INSTRUÇÃO DADA 1 – Na resenha sobre A Garota no Trem, qual é o nome do ex-marido de Rachel?
INSTRUÇÃO DADA 2 – Repita da resenha sobre A Garota no Trem, sem mudar nada, o trecho que abre com as palavras "Em primeiro lugar, o" e fecha com "verdadeiramente tensa.".

─── TEXTO EXTRAÍDO ───

Por Eric Silva.
Mais uma leitura do grupo Ler é Viver
Três mulheres muito diferentes entre si mas que juntas
– cada uma em sua perspectiva – compõe uma narrativa, com certeza, interessante
e magnética, mas que está longe de ser o melhor thriller que já li.
Sinopse
Rachel é uma quarentona
alcoólatra que amarga uma rotina tediosa de levantar cedo todos os dias e pegar
um trem para Londres a caminho de um trabalho que, na verdade, não existe,
apenas para esconder de sua amiga e locadora[1] mais
um dos seus fracassos como pessoa. Mas mais do que isso o caminho por ela
trilhada todos os dias lhe permite vislumbres de uma vida que já não lhe
pertence, mas do qual não consegue se desvencilhar: o casamento fracassado com
Tom que a deixou para ficar com sua amante Anna e que agora têm uma filha e
mora na antiga casa do casal.
Mas seu consolo, além da
bebida, está também no que ela pode observar do trem, nessas idas e vindas. Da
janela, Rachel pode ver pequenos lances da vida de um jovem casal, vizinhos de
rua de seu ex-marido. A intimidade e as demonstrações de afeto fazem com que
ela idealize naquele casal, supostamente perfeito, tudo o que ela mesma não
pôde ser com Tom. Além de dar-lhes nomes, ela imagina suas ocupações e suas
rotinas demonstrando uma completa obsessão pela vida dos dois. Porém, um dia
algo estranho chama sua atenção, algo que mudaria de vez não só a vida dela
como a de todos os personagens envolvidos e que se complicaria quando surge a
notícia de que Megan está desaparecida.
Resenha
Concorde comigo quem
quiser, mas A Garota no Trem me
parece uma mistura de vários gêneros, sem se concretizar inteiramente como
nenhum deles. Vou explicar por quê.
Em primeiro lugar, o livro
se assemelha ao romance psicológico, mas não abraça todos os elementos comuns a
este gênero e que ficaram marcados em obras clássicas como Dom Casmurro, de
Machado, ou em seu conterrâneo O Morro dos Ventos Uivantes, de Emily Brontë. Porém, digo que isso é de certa forma um
alívio, porque assim a história não ficou cansativa. Ainda que eu goste
muito da essência da história contada em Dom Casmurro, em diversas passagens
Machado é bastante cansativo.
Foi escrito para ser um
thriller, mas somos de tal forma envolvidos nos dramas pessoais e no conflito
psicológico de Rachel que elementos como
“suspense, tensão e excitação”[2]
são perigosamente secundarizados, até chegarmos aos capítulos de desfecho
quando a história realmente chega ao seu clímax e a narrativa se torna
verdadeiramente tensa.

─── REGISTROS ARMAZENADOS ───

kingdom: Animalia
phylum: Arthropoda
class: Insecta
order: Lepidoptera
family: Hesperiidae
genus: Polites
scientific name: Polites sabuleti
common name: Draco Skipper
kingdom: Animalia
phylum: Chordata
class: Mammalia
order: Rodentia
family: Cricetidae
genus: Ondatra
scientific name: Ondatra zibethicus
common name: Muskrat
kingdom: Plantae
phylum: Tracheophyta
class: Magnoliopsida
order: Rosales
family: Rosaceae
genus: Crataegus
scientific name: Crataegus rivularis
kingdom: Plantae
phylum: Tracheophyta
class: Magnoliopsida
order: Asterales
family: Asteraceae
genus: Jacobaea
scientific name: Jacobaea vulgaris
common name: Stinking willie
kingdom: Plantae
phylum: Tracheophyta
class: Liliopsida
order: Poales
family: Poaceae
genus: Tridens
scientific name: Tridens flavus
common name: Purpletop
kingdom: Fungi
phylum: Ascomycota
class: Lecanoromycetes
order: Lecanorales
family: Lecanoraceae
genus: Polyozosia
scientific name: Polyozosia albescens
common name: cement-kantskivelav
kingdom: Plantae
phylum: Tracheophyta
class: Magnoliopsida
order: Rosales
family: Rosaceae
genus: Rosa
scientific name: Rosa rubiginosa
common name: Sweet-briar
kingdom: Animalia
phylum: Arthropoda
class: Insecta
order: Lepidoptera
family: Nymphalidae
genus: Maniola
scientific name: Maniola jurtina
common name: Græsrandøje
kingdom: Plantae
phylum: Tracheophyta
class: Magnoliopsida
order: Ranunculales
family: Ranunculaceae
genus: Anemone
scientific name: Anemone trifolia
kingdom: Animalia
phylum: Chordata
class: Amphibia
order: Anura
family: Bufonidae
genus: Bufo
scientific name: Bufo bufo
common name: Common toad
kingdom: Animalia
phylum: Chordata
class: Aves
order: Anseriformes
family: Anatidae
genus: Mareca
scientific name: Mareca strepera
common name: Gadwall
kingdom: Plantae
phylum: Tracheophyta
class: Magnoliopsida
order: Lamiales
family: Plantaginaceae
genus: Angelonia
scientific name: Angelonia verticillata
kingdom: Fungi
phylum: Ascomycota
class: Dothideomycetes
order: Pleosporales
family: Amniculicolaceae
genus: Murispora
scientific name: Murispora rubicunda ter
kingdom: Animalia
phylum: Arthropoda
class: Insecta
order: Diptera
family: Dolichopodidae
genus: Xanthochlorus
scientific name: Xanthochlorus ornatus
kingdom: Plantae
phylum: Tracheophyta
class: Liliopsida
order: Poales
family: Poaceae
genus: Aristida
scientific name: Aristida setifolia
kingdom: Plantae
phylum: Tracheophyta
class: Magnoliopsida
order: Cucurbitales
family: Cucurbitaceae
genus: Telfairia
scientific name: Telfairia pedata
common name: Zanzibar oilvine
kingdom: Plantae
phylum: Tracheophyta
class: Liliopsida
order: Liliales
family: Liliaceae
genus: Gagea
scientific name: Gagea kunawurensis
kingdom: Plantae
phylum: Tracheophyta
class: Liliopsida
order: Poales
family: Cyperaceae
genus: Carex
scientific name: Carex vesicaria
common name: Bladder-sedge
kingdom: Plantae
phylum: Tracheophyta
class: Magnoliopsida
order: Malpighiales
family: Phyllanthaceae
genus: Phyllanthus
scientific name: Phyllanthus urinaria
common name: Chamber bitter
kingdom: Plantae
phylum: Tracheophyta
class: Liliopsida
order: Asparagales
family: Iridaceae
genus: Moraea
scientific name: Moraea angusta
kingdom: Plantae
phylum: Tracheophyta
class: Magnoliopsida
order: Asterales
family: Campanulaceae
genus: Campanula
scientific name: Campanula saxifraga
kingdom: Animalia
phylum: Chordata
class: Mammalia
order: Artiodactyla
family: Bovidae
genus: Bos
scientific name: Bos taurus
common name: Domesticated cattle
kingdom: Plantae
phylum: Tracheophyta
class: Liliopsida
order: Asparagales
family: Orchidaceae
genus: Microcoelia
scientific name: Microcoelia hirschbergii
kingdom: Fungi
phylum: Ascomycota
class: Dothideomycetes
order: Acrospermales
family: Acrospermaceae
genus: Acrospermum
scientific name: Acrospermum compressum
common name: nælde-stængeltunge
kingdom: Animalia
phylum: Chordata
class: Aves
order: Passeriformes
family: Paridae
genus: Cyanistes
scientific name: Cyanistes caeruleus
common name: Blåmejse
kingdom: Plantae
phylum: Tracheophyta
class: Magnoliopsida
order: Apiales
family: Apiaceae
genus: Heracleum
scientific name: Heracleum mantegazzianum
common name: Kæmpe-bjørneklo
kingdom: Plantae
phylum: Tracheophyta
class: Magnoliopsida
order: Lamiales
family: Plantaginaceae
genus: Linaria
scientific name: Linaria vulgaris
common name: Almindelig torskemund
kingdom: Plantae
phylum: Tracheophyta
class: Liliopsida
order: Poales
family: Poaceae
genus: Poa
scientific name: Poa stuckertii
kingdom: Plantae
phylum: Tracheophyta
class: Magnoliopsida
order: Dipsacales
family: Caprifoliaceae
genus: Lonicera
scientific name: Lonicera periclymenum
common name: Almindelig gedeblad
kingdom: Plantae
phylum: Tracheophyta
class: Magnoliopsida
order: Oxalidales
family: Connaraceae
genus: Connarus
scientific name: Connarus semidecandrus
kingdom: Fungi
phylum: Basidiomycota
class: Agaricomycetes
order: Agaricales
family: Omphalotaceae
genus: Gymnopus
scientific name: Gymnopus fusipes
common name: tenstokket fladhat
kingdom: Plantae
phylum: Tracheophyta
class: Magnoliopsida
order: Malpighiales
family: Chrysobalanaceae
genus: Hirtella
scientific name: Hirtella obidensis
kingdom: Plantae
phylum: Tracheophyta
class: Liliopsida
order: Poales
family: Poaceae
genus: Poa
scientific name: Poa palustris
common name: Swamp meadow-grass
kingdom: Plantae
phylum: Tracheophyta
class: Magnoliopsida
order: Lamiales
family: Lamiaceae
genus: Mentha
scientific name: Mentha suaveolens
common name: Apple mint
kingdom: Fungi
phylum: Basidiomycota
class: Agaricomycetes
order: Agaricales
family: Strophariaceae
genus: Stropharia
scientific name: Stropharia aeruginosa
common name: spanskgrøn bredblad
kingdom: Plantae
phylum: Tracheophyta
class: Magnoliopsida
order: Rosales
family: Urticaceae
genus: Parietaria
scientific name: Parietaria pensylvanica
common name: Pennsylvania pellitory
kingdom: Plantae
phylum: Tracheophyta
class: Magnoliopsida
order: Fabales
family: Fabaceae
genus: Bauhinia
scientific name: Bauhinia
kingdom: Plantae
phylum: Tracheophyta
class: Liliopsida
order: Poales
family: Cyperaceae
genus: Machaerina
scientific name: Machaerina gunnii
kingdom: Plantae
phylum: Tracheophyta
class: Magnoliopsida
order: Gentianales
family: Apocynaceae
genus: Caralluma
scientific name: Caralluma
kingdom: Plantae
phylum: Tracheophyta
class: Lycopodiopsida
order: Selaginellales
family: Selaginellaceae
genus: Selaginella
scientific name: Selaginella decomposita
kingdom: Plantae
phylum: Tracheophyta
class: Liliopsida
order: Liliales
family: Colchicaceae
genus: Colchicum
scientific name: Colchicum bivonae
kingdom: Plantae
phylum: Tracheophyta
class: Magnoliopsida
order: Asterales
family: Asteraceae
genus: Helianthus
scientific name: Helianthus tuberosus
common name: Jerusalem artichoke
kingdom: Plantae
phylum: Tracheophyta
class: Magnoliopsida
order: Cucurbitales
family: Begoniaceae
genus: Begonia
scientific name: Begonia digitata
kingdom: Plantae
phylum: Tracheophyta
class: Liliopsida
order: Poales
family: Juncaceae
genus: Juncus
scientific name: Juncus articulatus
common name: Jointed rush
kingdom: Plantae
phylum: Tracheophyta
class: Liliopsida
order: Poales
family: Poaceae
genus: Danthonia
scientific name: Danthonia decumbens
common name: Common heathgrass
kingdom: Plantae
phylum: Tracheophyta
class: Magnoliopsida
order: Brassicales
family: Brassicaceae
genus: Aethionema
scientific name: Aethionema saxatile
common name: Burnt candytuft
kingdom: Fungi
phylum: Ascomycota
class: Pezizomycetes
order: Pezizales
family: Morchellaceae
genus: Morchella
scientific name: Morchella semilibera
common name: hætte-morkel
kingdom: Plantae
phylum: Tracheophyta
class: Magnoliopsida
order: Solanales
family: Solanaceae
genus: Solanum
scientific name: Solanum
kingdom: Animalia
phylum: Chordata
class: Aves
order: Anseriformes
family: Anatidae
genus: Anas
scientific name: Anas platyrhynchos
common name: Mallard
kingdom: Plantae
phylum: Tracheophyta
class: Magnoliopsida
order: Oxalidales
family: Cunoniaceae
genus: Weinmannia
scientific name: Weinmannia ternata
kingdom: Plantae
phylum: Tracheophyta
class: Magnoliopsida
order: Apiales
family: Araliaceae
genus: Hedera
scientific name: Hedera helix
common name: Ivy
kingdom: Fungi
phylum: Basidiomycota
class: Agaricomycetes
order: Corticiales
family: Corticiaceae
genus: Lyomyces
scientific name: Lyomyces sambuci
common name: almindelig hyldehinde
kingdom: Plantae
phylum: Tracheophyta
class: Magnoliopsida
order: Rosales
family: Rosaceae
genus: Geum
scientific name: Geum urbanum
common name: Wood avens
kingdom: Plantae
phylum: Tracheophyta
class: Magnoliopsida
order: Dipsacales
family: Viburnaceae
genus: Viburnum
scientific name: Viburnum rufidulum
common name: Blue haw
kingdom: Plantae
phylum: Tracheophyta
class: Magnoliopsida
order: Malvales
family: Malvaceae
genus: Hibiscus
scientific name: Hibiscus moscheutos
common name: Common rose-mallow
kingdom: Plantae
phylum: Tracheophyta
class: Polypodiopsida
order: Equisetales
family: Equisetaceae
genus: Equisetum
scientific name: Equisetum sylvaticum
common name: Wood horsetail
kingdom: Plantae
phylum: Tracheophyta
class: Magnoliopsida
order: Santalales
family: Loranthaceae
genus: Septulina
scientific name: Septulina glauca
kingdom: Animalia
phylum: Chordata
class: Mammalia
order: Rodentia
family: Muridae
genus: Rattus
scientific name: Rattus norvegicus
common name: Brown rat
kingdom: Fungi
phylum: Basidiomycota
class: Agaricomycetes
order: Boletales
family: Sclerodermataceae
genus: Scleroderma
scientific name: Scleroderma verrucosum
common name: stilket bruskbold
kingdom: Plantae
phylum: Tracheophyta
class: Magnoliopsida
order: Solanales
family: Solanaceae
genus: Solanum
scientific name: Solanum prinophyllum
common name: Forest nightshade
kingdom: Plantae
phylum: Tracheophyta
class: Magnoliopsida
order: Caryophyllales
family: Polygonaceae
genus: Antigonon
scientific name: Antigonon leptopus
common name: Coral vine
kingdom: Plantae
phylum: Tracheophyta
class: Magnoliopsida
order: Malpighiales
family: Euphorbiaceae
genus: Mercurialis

───

RESOLUÇÃO DO EXERCÍCIO 1 – Tom.

RESOLUÇÃO DO EXERCÍCIO 2 –
Em primeiro lugar, o livro
se assemelha ao romance psicológico, mas não abraça todos os elementos comuns a
este gênero e que ficaram marcados em obras clássicas como Dom Casmurro, de
Machado, ou em seu conterrâneo O Morro dos Ventos Uivantes, de Emily Brontë. Porém, digo que isso é de certa forma um
alívio, porque assim a história não ficou cansativa. Ainda que eu goste
muito da essência da história contada em Dom Casmurro, em diversas passagens
Machado é bastante cansativo.
Foi escrito para ser um
thriller, mas somos de tal forma envolvidos nos dramas pessoais e no conflito
psicológico de Rachel que elementos como
“suspense, tensão e excitação”[2]
são perigosamente secundarizados, até chegarmos aos capítulos de desfecho
quando a história realmente chega ao seu clímax e a narrativa se torna
verdadeiramente tensa.